Power scheme boosts optical interconnect performance in data centres
The lower power with performance over 100Gb/s can signficantly reduce the energy consumption in data centres.
The team in the EU-funded ADDAPT project have designed four channel CMOS transceiver that can wake-up and achieve phase-lock in 8ns, the shortest switching time in record.
This rapid power-on/off feature dramatically reduces energy consumption has the transceiver can be switched off between data packets even at the 160Gb/s speeds. The transceiver is packaged with an 850nm photodiode array and is aimed at low-cost VCSEL-based optical links for datacentre interconnects.
“This is the first optical an receiver that combines high-speed data transmission rate and rapid power-on and off functionality while being extremely low lower [at] about 88mW,” said Alessandro Cevreroat the IBM Research Lab in Switzerland. “Our design, for the first time, allows for the on/off switching of and optical link on a per-packet basis. There were previous scientific attempts to turn off the links when there is no data, however the timescale to switch on and off the link was orders of magnitude longer than that of an individual data packet. To achieve shorter power-on, time at a very high data transmission speed is the key challenge.”
The transceiver uses four identical channels with analogue circuits that can rapidly align the receiver’s clock with the arrival of the incoming data, detecting the optical signal sequences to rapidly turn the link system on and off. The researchers tested the receiver at 40 Gb/s second with a reference transmitter consisting of an 850nm Mach-Zehnder modulator followed by a variable optical attenuator. They also performed power on/off experiments by generating an optical signal implementing the proposed link protocol.
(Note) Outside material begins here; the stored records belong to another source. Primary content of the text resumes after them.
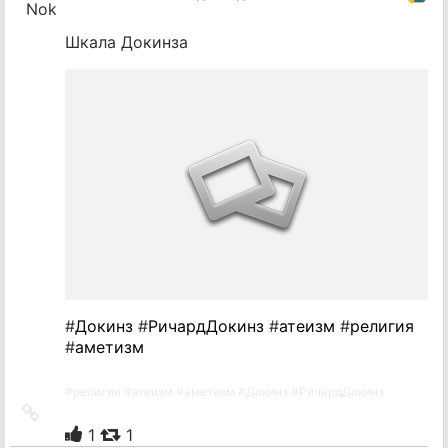
Шкала Докинза
#
Докинз
#
РичардДокинз
#
атеизм
#
религия
#
аметизм
#
религия
#
атеизм
#
аметизм
#
Докинз
#
РичардДокинз
Ссылка
на
1
1
источник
They observed correct power cycling and that the receiver operates error free at 40 Gb/s second yielding 160 Gb/s aggregated bandwidth over multi-mode fibres. The experimental data also showed an 85 percent power saving in the overall operation by shutting down between packets.
This power saving would also allow a higher bandwidth in the same thermal budget of the package. The next step is to validate a complete optical interconnect system by measuring the optical transmitter, as well as to increase the data transmission speed on the receiver side to 56 Gb/s per channel, or over 200Gb/s.